DOMANDE DI STUDIO >>
(a) Stampa la parte del brano sull'anello in Val d'Ambra che comincia dalle parole "Il percorso, anche" e si ferma dopo le parole "luoghi da favola.".
(b) Nel brano sull'anello in Val d'Ambra, quanti posti ha il parcheggio di San Martino dove viene lasciata l'auto?

BRANO DI TESTO >>
Val d'Ambra da San Martino - Duddova - Cennina 2017

La Val d'Ambra riesce sempre a stupirci. Mercoledì abbiamo fatto l'anello che da San Martino passa da Duddova e prosegue per Cennina, e seguendo il crinale sale e scende fino a ritornare al punto d'inizio.
Il percorso, anche se di pochi chilometri, è abbastanza impegnativo con continui sali e scendi e in alcuni punti con terreno disagevole.
A ripagarci della fatica il panorama e i luoghi da favola.



Parcheggiamo l'auto nel piccolo parcheggio (4/5 posti) di San Martino (AR) e iniziamo il nostro anello. wp1 km.0
Entriamo fra le case e poco dopo, segnavia cai 47, giriamo a destra wp2 km. 0,120. Dopo circa m 750 prendiamo a sinistra wp3 km.0,87. Proseguiamo e giriamo di nuovo a sinistra wp4 km.0,9, facciamo pochi  passi e prendiamo a destra in salita wp5 km.1. Continuiamo per circa un chilometro e giriamo a destra wp6 km.2. Al bivio successivo prendiamo a destra wp7 km.2,4 sempre segnavia 47, siamo nel bogo di Duddova. Un centinaio di metri e giriamo a sinistra wp8 km.2,6 e subito dopo a destra per sentiero wp9 km.2,63. Costeggiamo una vigna alla nostra sinistra, purtroppo in questo punto il terreno è spesso molto acquitrinoso. Proseguiamo per 400 m circa e giriamo a sinistra wp10 km. 3. Al bivio successivo andiamo ancora a sinistra wp11 km. 3,3; passiamo poco dopo un ponticello con assi di legno ormai alla sua "fine vita" wp12 km.3,4...siamo in loc, Molino La Doccia. Al bivio successivo andiamo a diritto wp13 km.3,6 sempre con segnavia 47. Proseguiamo e al successivo bivio andiamo a destra wp14 km.3,8. Dopo circa m 400 guadiamo facilmente un piccolo rio d'acqua wp15 km.4,2. Proseguiamo per altri 100 m e arriviamo in loc. Cennina wp16 km.5,2. Il borgo medioevale, con le mura del suo castello, ancora visibile le porte d'ingresso, è una "perla" che non conoscevo. La parte interna del castello è ancora ben conservata.Presente il pozzo per la raccolta delle acque.
Proseguiamo verso il cimitero a un primo bivio andiamo a sinistra in salita wp16a e arrivati al cimitero, lasciamo la strada per andare a sinistra wp17 km.6,4 su un largo sentiero della forestale che seguiremo in salita. Facciamo 1500 m circa al bivio continuiamo a diritto wp18 km. 7,9 e fatti altri  750 m prendiamo a destra wp19 km. 8,7. Proseguiamo per altri 800 m e al bivio giriamo a sinistra in discesa wp20 km. 9,5. Dopo ancora dei "mangia e bevi", arriviamo finalmente alla discesa finale wp21 km.10,1 girando a sinistra. La discesa è molto ripida e dopo 1700 m a un bivio andiamo a diritto wp22 km. 12. Ancora discesa e dopo circa 1300 m arriviamo di nuovo in località San Martino.

DATI MOSTRATI >>
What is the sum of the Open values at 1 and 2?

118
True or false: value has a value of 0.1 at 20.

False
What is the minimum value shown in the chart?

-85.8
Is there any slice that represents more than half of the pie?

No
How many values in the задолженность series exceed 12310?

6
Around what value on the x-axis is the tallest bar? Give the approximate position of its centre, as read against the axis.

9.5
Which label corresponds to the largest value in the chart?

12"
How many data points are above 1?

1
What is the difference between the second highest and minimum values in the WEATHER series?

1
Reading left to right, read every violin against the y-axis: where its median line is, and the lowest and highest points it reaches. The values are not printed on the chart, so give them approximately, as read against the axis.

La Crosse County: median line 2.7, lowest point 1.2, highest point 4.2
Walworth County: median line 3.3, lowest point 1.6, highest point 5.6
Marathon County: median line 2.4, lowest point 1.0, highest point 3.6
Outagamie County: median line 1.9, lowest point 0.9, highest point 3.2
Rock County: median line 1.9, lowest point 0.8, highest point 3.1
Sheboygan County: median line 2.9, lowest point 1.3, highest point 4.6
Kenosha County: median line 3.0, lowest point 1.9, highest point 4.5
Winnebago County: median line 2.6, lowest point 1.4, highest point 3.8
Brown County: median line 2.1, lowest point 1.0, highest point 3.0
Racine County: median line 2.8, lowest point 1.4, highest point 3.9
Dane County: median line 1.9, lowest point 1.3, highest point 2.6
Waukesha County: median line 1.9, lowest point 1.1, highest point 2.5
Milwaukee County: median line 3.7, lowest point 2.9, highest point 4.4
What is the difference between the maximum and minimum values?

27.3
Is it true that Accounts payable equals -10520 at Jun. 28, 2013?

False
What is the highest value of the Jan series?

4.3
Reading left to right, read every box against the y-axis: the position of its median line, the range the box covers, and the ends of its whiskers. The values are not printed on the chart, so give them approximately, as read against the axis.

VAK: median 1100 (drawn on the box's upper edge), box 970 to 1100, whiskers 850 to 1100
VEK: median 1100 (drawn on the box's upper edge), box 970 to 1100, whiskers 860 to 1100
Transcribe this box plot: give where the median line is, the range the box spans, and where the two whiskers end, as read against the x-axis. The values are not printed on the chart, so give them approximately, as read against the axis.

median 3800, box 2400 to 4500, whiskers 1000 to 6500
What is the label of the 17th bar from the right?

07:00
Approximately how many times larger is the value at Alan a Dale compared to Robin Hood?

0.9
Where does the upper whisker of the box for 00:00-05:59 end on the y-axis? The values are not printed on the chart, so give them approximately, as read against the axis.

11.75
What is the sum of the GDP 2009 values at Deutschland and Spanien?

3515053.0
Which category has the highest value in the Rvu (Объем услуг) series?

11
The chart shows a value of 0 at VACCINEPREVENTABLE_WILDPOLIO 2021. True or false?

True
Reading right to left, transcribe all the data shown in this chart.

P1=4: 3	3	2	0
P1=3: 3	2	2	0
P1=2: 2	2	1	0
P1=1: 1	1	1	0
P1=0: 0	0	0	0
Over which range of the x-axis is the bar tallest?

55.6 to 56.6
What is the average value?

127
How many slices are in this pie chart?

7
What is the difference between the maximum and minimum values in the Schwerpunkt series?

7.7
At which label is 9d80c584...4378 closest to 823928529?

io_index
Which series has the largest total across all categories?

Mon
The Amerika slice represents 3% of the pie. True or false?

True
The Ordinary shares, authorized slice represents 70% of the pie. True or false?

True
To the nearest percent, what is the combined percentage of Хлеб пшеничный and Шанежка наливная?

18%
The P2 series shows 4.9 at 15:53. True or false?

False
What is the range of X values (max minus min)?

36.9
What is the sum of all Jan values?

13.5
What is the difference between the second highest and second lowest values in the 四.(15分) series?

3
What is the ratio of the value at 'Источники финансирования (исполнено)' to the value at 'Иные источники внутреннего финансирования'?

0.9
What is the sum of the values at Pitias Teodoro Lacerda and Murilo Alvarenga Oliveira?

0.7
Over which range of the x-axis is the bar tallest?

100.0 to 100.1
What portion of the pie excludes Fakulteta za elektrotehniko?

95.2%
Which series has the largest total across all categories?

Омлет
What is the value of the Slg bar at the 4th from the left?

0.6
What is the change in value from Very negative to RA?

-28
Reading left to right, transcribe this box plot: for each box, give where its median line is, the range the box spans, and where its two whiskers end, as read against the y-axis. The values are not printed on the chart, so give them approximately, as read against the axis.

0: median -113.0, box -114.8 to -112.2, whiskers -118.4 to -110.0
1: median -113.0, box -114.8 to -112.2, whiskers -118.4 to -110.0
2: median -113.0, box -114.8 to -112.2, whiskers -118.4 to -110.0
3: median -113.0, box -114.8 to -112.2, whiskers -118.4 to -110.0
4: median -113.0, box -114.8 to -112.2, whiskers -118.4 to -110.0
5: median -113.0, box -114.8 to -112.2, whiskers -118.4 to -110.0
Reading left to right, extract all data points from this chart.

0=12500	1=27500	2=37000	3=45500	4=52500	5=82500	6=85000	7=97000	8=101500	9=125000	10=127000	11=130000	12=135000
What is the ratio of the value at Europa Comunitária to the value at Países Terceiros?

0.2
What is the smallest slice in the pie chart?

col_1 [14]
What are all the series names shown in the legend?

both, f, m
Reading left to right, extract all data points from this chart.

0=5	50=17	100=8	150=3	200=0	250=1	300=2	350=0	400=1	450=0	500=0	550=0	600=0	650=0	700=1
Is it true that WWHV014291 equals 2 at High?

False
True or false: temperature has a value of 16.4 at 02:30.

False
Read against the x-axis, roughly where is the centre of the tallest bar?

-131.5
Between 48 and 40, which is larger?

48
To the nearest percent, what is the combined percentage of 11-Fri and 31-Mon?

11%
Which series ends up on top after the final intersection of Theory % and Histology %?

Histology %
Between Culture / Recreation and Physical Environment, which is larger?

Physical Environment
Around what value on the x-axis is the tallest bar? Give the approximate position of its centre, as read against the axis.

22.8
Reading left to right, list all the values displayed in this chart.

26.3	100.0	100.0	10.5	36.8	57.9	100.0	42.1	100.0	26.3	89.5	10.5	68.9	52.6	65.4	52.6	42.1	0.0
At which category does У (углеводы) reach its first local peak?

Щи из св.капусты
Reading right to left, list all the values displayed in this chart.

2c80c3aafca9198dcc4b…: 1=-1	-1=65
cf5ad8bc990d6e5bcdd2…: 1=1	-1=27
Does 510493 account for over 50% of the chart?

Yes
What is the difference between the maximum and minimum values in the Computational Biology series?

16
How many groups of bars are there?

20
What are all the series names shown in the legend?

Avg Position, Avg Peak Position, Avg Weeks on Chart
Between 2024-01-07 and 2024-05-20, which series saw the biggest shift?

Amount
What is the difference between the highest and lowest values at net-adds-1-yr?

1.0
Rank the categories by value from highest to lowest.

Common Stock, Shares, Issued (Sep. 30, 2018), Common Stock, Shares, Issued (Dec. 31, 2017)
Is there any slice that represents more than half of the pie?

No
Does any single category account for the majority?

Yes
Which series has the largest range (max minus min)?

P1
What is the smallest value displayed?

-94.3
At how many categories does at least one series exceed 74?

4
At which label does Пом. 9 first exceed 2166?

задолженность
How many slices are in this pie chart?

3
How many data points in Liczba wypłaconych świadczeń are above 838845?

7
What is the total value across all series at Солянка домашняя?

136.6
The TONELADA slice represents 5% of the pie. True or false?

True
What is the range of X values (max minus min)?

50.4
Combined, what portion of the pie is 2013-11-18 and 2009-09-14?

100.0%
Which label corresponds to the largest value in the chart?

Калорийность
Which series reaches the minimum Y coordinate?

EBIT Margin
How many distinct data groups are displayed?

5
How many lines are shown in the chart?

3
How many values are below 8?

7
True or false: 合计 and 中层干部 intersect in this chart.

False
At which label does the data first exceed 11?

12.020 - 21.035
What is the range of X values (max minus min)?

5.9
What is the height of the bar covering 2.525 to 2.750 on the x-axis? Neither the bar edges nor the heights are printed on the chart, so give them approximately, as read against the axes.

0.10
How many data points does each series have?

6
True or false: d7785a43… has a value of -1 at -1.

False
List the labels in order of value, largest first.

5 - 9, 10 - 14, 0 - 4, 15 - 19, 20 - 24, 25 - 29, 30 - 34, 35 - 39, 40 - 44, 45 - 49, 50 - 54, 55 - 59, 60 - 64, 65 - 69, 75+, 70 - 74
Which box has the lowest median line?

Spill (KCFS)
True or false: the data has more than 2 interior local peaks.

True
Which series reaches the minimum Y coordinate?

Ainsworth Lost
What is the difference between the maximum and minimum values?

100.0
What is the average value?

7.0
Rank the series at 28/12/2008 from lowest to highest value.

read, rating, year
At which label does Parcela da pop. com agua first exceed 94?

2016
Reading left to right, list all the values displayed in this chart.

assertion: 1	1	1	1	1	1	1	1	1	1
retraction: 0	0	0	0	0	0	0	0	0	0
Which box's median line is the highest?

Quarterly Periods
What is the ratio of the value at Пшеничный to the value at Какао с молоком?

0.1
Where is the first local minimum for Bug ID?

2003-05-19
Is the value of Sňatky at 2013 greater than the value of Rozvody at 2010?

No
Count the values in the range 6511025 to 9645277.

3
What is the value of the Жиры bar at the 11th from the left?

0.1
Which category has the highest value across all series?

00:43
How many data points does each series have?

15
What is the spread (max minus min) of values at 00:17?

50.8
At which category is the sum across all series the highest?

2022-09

RISPOSTE SCRITTE >>
(a)
Il percorso, anche se di pochi chilometri, è abbastanza impegnativo con continui sali e scendi e in alcuni punti con terreno disagevole.
A ripagarci della fatica il panorama e i luoghi da favola.

(b) Il piccolo parcheggio di San Martino ha 4/5 posti.